## EXERCISE OBJECTIVE
Check every line of the data for the word "changes", and copy those that have it.
BEGIN DATA FOR PROCESSING
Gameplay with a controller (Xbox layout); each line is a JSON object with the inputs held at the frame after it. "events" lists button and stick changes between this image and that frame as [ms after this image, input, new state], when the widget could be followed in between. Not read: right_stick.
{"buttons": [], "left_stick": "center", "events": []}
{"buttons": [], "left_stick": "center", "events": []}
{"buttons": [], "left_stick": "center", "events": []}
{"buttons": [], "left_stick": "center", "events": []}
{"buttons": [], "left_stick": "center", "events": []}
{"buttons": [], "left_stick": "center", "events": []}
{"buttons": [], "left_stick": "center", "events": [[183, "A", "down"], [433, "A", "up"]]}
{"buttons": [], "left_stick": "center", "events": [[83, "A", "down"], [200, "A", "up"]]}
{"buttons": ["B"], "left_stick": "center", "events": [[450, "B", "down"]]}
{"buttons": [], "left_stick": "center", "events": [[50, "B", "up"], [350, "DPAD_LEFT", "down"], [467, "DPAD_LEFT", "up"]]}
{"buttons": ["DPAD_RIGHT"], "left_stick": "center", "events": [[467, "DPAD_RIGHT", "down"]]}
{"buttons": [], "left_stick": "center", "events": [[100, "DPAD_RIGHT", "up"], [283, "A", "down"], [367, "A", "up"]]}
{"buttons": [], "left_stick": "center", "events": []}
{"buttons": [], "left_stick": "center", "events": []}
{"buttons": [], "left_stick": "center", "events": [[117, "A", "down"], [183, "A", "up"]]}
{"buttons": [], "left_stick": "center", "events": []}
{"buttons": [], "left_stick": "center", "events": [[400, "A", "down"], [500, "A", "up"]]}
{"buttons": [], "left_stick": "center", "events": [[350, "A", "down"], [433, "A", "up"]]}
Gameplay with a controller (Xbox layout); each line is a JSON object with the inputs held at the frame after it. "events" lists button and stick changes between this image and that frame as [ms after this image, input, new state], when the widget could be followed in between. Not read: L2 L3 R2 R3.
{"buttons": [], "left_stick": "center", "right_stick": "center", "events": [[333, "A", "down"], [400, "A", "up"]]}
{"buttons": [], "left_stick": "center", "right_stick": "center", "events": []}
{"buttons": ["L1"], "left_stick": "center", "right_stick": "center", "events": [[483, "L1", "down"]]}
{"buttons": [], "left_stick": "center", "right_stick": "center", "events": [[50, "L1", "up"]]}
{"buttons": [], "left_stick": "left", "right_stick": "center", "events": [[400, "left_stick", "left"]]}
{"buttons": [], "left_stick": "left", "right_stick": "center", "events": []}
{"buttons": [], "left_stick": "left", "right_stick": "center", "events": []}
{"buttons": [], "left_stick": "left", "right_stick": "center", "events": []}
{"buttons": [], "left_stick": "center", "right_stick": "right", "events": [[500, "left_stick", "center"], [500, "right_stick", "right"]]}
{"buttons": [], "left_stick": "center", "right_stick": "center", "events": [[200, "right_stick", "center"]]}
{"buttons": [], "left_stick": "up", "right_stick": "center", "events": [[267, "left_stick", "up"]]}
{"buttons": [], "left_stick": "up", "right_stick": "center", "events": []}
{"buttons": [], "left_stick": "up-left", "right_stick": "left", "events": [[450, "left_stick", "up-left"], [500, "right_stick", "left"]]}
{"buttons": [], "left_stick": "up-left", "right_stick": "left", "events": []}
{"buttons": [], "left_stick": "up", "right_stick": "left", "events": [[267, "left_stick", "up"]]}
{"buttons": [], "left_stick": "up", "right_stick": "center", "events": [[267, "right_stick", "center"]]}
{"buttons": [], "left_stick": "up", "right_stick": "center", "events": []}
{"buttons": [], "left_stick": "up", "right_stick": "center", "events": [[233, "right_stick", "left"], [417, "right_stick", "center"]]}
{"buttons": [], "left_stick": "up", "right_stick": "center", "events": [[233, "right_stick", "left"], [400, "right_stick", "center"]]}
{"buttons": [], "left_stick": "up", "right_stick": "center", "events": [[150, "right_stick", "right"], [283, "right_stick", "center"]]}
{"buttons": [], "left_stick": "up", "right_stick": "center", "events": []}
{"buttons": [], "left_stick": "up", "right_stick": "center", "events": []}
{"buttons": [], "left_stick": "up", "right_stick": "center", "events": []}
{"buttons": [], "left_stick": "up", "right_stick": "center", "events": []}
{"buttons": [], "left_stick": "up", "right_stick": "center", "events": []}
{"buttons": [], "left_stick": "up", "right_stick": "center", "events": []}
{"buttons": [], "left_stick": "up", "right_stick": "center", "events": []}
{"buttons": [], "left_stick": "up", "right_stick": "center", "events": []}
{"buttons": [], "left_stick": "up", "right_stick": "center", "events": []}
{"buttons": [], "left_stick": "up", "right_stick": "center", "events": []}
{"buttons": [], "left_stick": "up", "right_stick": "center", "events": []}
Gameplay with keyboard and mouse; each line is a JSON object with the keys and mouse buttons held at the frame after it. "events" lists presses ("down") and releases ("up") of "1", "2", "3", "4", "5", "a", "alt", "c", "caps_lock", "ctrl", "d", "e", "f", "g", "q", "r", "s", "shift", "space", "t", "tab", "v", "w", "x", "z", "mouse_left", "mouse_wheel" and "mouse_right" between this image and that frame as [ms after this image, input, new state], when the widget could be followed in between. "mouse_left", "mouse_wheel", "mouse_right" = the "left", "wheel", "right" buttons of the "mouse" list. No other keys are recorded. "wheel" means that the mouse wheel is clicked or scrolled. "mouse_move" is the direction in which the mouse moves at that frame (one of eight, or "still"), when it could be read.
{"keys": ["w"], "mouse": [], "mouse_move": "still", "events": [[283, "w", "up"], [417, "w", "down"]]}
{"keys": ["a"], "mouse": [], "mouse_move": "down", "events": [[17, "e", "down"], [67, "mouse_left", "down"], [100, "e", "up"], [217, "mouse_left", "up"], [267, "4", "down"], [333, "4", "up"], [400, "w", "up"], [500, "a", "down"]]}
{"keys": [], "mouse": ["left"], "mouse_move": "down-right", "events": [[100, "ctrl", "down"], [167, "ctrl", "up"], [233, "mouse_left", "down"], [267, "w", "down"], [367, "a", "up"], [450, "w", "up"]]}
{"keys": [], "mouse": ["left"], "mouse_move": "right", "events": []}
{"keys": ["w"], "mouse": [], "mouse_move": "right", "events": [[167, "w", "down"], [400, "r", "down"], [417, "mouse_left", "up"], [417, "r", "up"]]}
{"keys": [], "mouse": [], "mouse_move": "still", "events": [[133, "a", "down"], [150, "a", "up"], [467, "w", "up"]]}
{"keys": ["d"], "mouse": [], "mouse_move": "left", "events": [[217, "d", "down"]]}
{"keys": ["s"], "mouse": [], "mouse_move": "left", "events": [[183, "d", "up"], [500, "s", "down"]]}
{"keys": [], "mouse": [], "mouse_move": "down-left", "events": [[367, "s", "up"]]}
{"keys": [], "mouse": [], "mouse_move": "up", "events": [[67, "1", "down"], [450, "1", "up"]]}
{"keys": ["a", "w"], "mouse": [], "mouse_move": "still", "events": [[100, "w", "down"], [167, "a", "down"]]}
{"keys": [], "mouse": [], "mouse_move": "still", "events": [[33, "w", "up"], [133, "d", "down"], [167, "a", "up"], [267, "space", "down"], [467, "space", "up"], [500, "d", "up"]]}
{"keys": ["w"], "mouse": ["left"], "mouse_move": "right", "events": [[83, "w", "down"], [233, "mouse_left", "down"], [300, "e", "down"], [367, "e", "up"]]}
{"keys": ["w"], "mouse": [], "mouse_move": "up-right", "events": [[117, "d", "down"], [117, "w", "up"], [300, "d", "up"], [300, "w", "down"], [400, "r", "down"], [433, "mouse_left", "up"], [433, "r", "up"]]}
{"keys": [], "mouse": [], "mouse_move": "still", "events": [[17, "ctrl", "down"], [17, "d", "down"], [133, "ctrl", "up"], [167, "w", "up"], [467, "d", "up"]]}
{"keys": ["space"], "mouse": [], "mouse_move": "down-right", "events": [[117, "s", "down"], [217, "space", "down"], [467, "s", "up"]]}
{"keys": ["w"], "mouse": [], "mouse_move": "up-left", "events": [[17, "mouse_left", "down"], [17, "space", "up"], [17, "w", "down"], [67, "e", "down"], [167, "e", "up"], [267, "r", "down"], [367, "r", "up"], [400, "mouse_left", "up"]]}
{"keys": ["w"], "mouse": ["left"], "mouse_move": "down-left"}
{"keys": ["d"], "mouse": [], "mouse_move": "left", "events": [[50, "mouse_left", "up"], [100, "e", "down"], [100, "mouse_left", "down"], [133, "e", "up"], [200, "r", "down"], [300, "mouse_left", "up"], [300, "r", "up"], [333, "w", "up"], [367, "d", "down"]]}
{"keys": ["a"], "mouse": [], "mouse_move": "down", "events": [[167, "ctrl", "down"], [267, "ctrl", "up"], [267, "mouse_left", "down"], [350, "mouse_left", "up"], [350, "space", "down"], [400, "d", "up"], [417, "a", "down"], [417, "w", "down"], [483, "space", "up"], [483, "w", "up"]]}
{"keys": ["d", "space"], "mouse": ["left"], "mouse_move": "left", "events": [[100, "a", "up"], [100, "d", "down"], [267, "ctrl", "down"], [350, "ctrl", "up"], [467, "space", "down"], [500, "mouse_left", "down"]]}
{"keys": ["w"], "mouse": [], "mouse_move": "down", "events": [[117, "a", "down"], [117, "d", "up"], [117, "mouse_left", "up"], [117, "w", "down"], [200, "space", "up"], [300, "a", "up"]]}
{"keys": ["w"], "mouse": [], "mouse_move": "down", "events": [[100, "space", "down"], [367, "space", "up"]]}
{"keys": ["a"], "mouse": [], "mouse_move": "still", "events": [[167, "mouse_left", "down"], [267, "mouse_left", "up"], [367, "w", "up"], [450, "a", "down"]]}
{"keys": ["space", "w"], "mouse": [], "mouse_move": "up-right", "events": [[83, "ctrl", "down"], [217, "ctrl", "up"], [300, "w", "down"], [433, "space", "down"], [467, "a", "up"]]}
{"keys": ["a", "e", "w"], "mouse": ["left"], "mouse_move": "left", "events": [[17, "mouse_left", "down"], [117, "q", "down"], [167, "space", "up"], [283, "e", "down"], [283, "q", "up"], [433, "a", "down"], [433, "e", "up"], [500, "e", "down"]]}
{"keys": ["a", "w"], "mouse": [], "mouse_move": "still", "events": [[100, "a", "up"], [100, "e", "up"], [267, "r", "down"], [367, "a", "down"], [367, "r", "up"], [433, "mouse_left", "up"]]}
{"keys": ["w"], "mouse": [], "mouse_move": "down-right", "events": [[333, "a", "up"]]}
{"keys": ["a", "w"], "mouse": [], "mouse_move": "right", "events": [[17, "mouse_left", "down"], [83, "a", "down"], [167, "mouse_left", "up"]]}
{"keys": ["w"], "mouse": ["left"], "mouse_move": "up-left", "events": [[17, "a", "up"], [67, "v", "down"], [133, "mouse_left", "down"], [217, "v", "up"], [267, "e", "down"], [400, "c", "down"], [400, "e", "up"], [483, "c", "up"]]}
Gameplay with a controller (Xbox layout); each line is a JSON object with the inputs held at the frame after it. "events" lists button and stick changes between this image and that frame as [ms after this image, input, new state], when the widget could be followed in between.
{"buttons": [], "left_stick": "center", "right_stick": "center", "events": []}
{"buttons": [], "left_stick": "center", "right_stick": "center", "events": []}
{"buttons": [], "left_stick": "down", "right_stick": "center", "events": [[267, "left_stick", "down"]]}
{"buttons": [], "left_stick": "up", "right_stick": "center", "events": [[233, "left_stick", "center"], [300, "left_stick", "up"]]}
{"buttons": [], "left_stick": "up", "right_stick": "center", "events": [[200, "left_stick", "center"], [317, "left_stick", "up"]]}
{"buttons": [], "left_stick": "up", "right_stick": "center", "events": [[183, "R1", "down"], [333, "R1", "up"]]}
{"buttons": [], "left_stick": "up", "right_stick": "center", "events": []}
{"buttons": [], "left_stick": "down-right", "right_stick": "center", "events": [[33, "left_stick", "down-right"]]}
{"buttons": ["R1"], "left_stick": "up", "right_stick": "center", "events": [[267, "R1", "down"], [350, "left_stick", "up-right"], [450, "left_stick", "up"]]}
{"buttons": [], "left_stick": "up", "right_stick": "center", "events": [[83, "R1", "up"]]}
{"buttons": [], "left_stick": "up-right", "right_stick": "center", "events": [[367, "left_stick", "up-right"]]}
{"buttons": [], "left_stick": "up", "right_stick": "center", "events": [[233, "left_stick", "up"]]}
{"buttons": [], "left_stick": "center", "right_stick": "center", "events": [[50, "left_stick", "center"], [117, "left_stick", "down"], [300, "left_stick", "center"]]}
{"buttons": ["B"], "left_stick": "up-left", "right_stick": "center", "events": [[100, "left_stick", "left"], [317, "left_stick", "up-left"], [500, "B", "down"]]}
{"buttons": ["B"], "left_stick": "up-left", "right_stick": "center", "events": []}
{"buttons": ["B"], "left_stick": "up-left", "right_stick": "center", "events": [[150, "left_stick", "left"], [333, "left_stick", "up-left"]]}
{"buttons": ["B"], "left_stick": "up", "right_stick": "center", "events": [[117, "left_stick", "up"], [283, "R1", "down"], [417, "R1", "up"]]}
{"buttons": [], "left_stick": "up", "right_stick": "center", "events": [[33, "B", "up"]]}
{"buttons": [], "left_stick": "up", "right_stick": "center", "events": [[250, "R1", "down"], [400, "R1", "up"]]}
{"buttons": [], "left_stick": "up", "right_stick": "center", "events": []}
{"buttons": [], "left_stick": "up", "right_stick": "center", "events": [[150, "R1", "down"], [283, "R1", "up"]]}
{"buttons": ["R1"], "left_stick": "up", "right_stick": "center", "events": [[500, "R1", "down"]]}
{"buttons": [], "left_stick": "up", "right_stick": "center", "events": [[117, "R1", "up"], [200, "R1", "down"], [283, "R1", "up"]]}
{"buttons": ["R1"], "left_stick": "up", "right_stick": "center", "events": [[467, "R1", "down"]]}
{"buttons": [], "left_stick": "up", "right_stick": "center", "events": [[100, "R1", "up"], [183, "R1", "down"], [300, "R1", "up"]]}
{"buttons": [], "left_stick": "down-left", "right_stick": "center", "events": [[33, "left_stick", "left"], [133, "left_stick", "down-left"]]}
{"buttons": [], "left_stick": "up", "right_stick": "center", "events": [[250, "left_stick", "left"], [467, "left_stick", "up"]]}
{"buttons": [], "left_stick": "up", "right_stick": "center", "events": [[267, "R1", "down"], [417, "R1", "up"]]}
END DATA FOR PROCESSING
## WRITTEN SOLUTION
Gameplay with a controller (Xbox layout); each line is a JSON object with the inputs held at the frame after it. "events" lists button and stick changes between this image and that frame as [ms after this image, input, new state], when the widget could be followed in between. Not read: right_stick.
Gameplay with a controller (Xbox layout); each line is a JSON object with the inputs held at the frame after it. "events" lists button and stick changes between this image and that frame as [ms after this image, input, new state], when the widget could be followed in between. Not read: L2 L3 R2 R3.
Gameplay with a controller (Xbox layout); each line is a JSON object with the inputs held at the frame after it. "events" lists button and stick changes between this image and that frame as [ms after this image, input, new state], when the widget could be followed in between.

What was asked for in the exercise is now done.